==== Supplied passage

Provisions on the Examination of Concentrations of Undertakings
Order of the State Administration for Market Regulation
(No.67)
The Provisions on the Examination of Concentrations of Undertakings, as deliberated and approved at the second executive meeting of the State Administration for Market Regulation on February 20, 2023, are hereby issued, and shall enter into force on April 15, 2023.
Director: Luo Wen
March10, 2023
Provisions on the Examination of Concentrations of Undertakings
Chapter I General Provisions
Article 1 For the purposes of regulating the anti-monopoly examination of concentrations of undertakings, these Provisions are formulated in accordance with the Anti-monopoly Law of the People's Republic of China (hereinafter referred to as the "Anti-monopoly Law") and the Provisions of the State Council on the Thresholds for the Report of Concentrations of Undertakings.
Article 2 The State Administration for Market Regulation (hereinafter referred to as the "SAMR") shall be responsible for the anti-monopoly examination of concentrations of undertakings and the investigation and handling of any illegally implemented concentration of undertakings.
The SAMR may delegate the examination of concentrations of undertakings to the market regulatory departments of the provinces, autonomous regions, and municipalities directly under the Central Government (provincial market regulatory departments), where appropriate.
The SAMR shall strengthen the guidance on and supervision of the delegated provincial market regulatory departments, improve the system for training and management of examiners, and guarantee that examination work is scientific, proper, and consistent.
Article 3 Undertakings may, by fair competition and voluntary combination, implement a concentration according to law to expand the scale of operations and enhance their market competitiveness.
The SAMR shall adhere to fairness and justice and treat all undertakings equally when conducting the anti-monopoly examination of concentration of undertakings.
Article 4 For the purpose of these Provisions, "concentration of undertakings" means the following circumstances as provided in Article 25 of the Anti-monopoly Law:
(1) Merger of undertakings.
(2) An undertaking acquires control over other undertakings by acquiring their equities or assets.
(3) An undertaking acquires control over other undertakings or is able to exert a decisive influence on other undertakings by contract or any other means.
Article 5 The following factors shall be taken into consideration when determining whether an undertaking acquires control over another undertaking or is able to exert a decisive influence on another undertaking:
(1) The purpose of the transaction and future plans.

========

(Requirements)
a) Please summarize the regulation on concentrations of undertakings in two sentences.
b) According to the regulation on concentrations of undertakings, on what date was it deliberated and approved?
The records are separate material from the regulation on concentrations of undertakings.

==== Records

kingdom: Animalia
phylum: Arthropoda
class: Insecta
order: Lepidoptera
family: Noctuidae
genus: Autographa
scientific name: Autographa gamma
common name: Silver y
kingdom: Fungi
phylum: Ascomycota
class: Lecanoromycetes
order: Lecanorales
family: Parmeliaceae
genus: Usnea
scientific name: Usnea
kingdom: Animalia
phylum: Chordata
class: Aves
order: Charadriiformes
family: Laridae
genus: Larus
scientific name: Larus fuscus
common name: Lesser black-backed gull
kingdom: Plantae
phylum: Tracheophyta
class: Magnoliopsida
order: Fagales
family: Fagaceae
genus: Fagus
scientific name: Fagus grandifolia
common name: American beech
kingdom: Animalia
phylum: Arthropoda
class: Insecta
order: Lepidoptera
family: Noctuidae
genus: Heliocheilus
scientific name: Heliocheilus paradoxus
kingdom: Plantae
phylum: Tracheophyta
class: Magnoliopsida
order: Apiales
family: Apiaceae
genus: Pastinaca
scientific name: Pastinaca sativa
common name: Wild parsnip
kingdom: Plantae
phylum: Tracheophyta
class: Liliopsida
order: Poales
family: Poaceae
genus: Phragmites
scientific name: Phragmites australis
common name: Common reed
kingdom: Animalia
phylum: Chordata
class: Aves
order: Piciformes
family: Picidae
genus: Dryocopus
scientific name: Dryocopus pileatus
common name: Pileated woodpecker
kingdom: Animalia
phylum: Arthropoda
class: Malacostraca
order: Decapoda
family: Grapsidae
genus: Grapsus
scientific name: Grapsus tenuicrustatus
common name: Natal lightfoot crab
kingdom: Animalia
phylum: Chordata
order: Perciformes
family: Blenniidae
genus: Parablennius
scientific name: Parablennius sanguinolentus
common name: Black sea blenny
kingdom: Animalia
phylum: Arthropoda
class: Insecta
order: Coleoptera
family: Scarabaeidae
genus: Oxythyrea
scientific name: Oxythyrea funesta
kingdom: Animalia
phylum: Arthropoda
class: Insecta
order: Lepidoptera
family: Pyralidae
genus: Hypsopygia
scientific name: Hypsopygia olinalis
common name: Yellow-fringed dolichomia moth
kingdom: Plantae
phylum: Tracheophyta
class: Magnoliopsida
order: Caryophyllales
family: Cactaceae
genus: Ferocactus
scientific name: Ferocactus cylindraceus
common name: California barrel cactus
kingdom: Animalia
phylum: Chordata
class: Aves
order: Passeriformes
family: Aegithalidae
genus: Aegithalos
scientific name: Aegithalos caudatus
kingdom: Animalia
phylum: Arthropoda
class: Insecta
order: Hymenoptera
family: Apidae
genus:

========

(Solutions)
a) The State Administration for Market Regulation issued provisions on the anti-monopoly examination of concentrations of undertakings, to take effect on April 15, 2023. The SAMR is responsible for this examination and may delegate it to provincial market regulatory departments, and a concentration means a merger or an undertaking's acquisition of control or decisive influence over other undertakings.

b) February 20, 2023.